Would you repeat each line below exactly, without the pictures?

*** Begin section ***

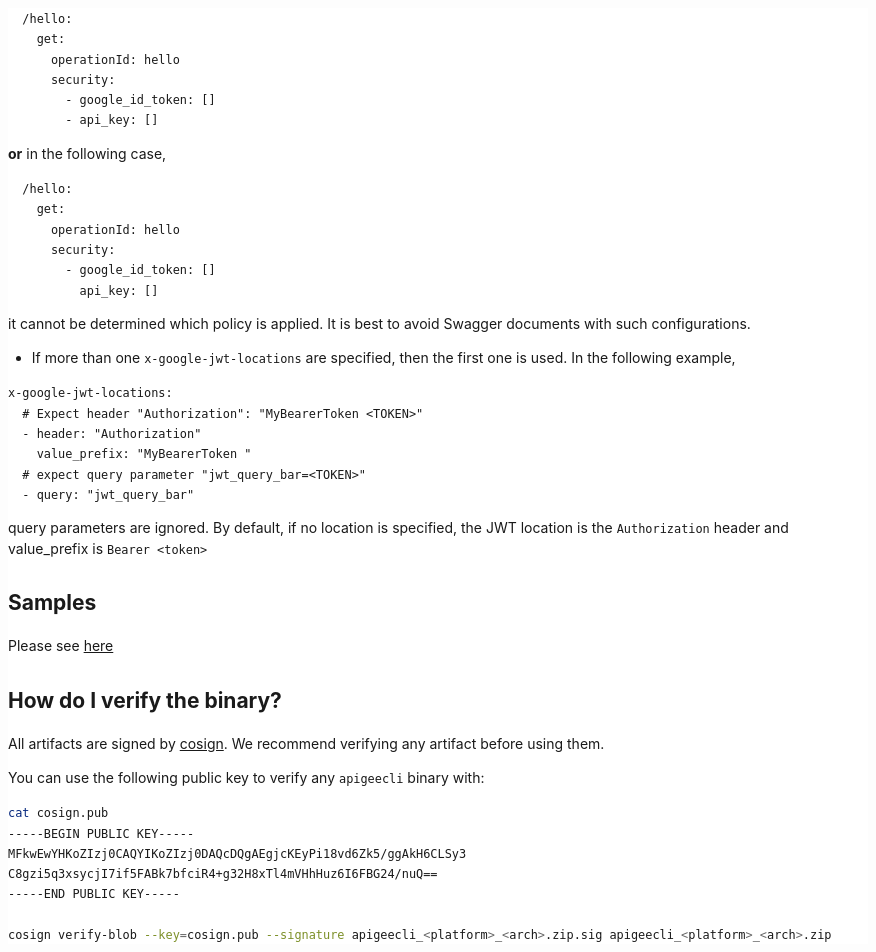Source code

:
```
  /hello:
    get:
      operationId: hello
      security:
        - google_id_token: []
        - api_key: []
```

**or** in the following case,

```
  /hello:
    get:
      operationId: hello
      security:
        - google_id_token: []
          api_key: []
```

it cannot be determined which policy is applied. It is best to avoid Swagger documents with such configurations.

* If more than one `x-google-jwt-locations` are specified, then the first one is used. In the following example,

```
x-google-jwt-locations:
  # Expect header "Authorization": "MyBearerToken <TOKEN>"
  - header: "Authorization"
    value_prefix: "MyBearerToken "
  # expect query parameter "jwt_query_bar=<TOKEN>"
  - query: "jwt_query_bar"
```

query parameters are ignored. By default, if no location is specified, the JWT location is the `Authorization` header and value_prefix is `Bearer <token>`

## Samples

Please see [here](./samples/README.md)

## How do I verify the binary?

All artifacts are signed by [cosign](https://github.com/sigstore/cosign). We recommend verifying any artifact before using them.

You can use the following public key to verify any `apigeecli` binary with:

```sh
cat cosign.pub
-----BEGIN PUBLIC KEY-----
MFkwEwYHKoZIzj0CAQYIKoZIzj0DAQcDQgAEgjcKEyPi18vd6Zk5/ggAkH6CLSy3
C8gzi5q3xsycjI7if5FABk7bfciR4+g32H8xTl4mVHhHuz6I6FBG24/nuQ==
-----END PUBLIC KEY-----

cosign verify-blob --key=cosign.pub --signature apigeecli_<platform>_<arch>.zip.sig apigeecli_<platform>_<arch>.zip
```
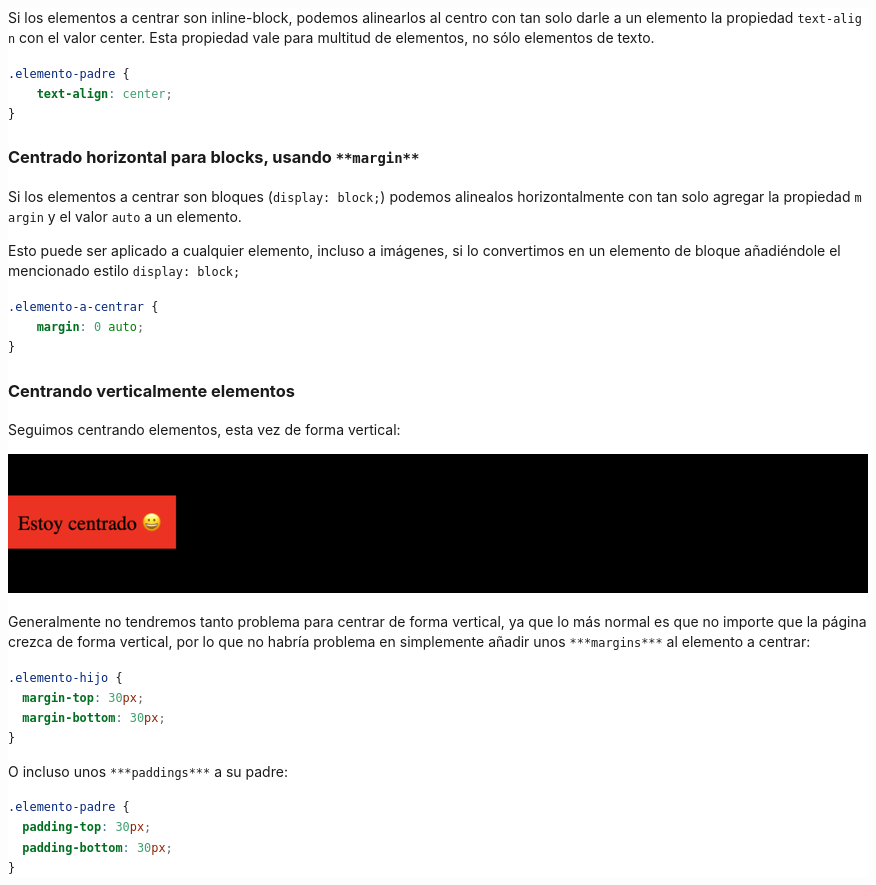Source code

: Si los elementos a centrar son inline-block, podemos alinearlos al centro con tan solo darle a un elemento la propiedad `text-align` con el valor center. Esta propiedad vale para multitud de elementos, no sólo elementos de texto.

```css
.elemento-padre {
    text-align: center;
}
```

### Centrado horizontal para blocks, usando `**margin**`

Si los elementos a centrar son bloques (`display: block;`) podemos alinealos horizontalmente con tan solo agregar la propiedad `margin` y el valor `auto` a un elemento.

Esto puede ser aplicado a cualquier elemento, incluso a imágenes, si lo convertimos en un elemento de bloque añadiéndole el mencionado estilo `display: block;`

```css
.elemento-a-centrar {
    margin: 0 auto;
}
```

### Centrando verticalmente elementos

Seguimos centrando elementos, esta vez de forma vertical:

![./assets/04/Captura_de_pantalla_2020-05-10_a_las_19.24.34.png](./assets/04/Captura_de_pantalla_2020-05-10_a_las_19.24.34.png)

Generalmente no tendremos tanto problema para centrar de forma vertical, ya que lo más normal es que no importe que la página crezca de forma vertical, por lo que no habría problema en simplemente añadir unos `***margins***` al elemento a centrar:

```css
.elemento-hijo {
  margin-top: 30px;
  margin-bottom: 30px;
}
```

O incluso unos `***paddings***` a su padre:

```css
.elemento-padre {
  padding-top: 30px;
  padding-bottom: 30px;
}
```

*** End section ***

**ANSWER TO THIS TASK:**
Source code

:
```
  /hello:
    get:
      operationId: hello
      security:
        - google_id_token: []
        - api_key: []
```

**or** in the following case,

```
  /hello:
    get:
      operationId: hello
      security:
        - google_id_token: []
          api_key: []
```

it cannot be determined which policy is applied. It is best to avoid Swagger documents with such configurations.

* If more than one `x-google-jwt-locations` are specified, then the first one is used. In the following example,

```
x-google-jwt-locations:
  # Expect header "Authorization": "MyBearerToken <TOKEN>"
  - header: "Authorization"
    value_prefix: "MyBearerToken "
  # expect query parameter "jwt_query_bar=<TOKEN>"
  - query: "jwt_query_bar"
```

query parameters are ignored. By default, if no location is specified, the JWT location is the `Authorization` header and value_prefix is `Bearer <token>`

## Samples

Please see [here](./samples/README.md)

## How do I verify the binary?

All artifacts are signed by [cosign](https://github.com/sigstore/cosign). We recommend verifying any artifact before using them.

You can use the following public key to verify any `apigeecli` binary with:

```sh
cat cosign.pub
-----BEGIN PUBLIC KEY-----
MFkwEwYHKoZIzj0CAQYIKoZIzj0DAQcDQgAEgjcKEyPi18vd6Zk5/ggAkH6CLSy3
C8gzi5q3xsycjI7if5FABk7bfciR4+g32H8xTl4mVHhHuz6I6FBG24/nuQ==
-----END PUBLIC KEY-----

cosign verify-blob --key=cosign.pub --signature apigeecli_<platform>_<arch>.zip.sig apigeecli_<platform>_<arch>.zip
```
Source code

: Si los elementos a centrar son inline-block, podemos alinearlos al centro con tan solo darle a un elemento la propiedad `text-align` con el valor center. Esta propiedad vale para multitud de elementos, no sólo elementos de texto.

```css
.elemento-padre {
    text-align: center;
}
```

### Centrado horizontal para blocks, usando `**margin**`

Si los elementos a centrar son bloques (`display: block;`) podemos alinealos horizontalmente con tan solo agregar la propiedad `margin` y el valor `auto` a un elemento.

Esto puede ser aplicado a cualquier elemento, incluso a imágenes, si lo convertimos en un elemento de bloque añadiéndole el mencionado estilo `display: block;`

```css
.elemento-a-centrar {
    margin: 0 auto;
}
```

### Centrando verticalmente elementos

Seguimos centrando elementos, esta vez de forma vertical:

![./assets/04/Captura_de_pantalla_2020-05-10_a_las_19.24.34.png](./assets/04/Captura_de_pantalla_2020-05-10_a_las_19.24.34.png)

Generalmente no tendremos tanto problema para centrar de forma vertical, ya que lo más normal es que no importe que la página crezca de forma vertical, por lo que no habría problema en simplemente añadir unos `***margins***` al elemento a centrar:

```css
.elemento-hijo {
  margin-top: 30px;
  margin-bottom: 30px;
}
```

O incluso unos `***paddings***` a su padre:

```css
.elemento-padre {
  padding-top: 30px;
  padding-bottom: 30px;
}
```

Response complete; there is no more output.